El Principito, esa magnífica obra literaria que ha influido en tantas generaciones, ahora es inclusiva. La nueva adaptación de la famosa creación de Antoine de Saint-Exupéry está protagonizada por mujeres, utiliza un lenguaje para abarcar ambos géneros, y ha ‘extinguido’ a la icónica boa de sus páginas.

Hoy en día está de moda la hipersensibilidad, y El Principito no podía quedarse atrás en esta carrera de sexos. Este clásico tan querido fue publicado en 1944, cuando no era tan importante la paridad de personajes femeninos y masculinos, o el (mal)trato que pudieran recibir los animales entre sus páginas. También hay que tener en cuenta que se escribió durante la II Guerra Mundial, época en la que tanto escritores como lectores estaban ya curados de espanto, y poco o nada les afectaba encontrarse un dibujo de una serpiente engullendo a un elefante, ¿o era un sombrero?

Sin embargo, hay quien ha creído que, en los tiempos que corren, ese discurso es inaceptable. Ahora necesitamos protagonistas femeninas, igualdad de sexos, lenguaje inclusivo, y referencias ‘ocultas’ a conocidos personajes femeninos de otras épocas. La Principesa, que es como se llama la nueva adaptación, ya está disponible para su compra. Y todo sea dicho, como curiosidad no está mal, pero encontrarte a un volcán inactivo como sustituto de la boa ‘elefantástica’ es cuanto menos irrisorio.
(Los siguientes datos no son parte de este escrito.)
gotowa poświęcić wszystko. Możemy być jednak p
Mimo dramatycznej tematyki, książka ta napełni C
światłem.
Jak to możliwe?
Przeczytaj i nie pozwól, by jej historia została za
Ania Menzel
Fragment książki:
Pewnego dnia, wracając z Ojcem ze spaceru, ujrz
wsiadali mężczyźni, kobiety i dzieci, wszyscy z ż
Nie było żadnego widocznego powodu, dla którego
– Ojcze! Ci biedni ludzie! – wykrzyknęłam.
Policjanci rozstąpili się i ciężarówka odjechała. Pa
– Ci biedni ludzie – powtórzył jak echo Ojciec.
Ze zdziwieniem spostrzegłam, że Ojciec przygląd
Lo que sí está claro es que Dios, en su infinita sabiduría, se está armando de paciencia con nosotros, pero esta literatura ‘políticamente correcta’ se nos está yendo de las manos, y nos estamos ganando a pulso un castigo divino.
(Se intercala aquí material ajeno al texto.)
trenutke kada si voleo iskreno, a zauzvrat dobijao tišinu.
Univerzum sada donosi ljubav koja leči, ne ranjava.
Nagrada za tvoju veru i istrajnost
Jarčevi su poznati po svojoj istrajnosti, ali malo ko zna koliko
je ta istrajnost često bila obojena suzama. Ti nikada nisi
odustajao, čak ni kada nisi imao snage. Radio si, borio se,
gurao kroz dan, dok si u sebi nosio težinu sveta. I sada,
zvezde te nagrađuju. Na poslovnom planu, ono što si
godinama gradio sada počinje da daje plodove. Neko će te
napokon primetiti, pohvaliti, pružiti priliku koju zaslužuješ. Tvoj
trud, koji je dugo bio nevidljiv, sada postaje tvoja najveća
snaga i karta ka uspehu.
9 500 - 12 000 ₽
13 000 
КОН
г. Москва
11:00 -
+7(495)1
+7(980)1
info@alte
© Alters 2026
El caso es que las autoras de La Principesa decidieron contabilizar la cantidad de sujetos que aparecían en la obra original y descubrieron que, de dieciocho, tan sólo tres eran personajes femeninos. Y todos ellos aparecían en situaciones un tanto desfavorecidas: una frágil rosa que espera el retorno de su dueño, una pérfida serpiente que se come de un bocado a un animal más grande que ella, y una pequeña flor aislada en mitad del desierto. Lo más preocupante de todo esto es que tildaron de “perpetuadora de estereotipos” la original novela de Saint-Exupéry, afirmando que “no es la clase de obras que quieren que sus hijas lean”. En otras palabras, y siendo tremendamente puntillosos, ¿debemos deducir que aquellas mujeres que leyeron la versión original son menos fuertes e independientes? ¿O es que acaso un volcán inactivo no puede (también) herir la ‘sensibilidad femenina’?

Y lo que es aún mejor: ¿Paridad? Una paridad del 60%-40% es una equivalencia ‘ligeramente’ desigual, valga la redundancia. Así pues, el Principito ahora es una Principesa, la rosa ahora es un clavel, y el zorro… esperemos que siga siendo un zorro.

Saint-Exupéry, no te revuelvas mucho donde quiera que estés.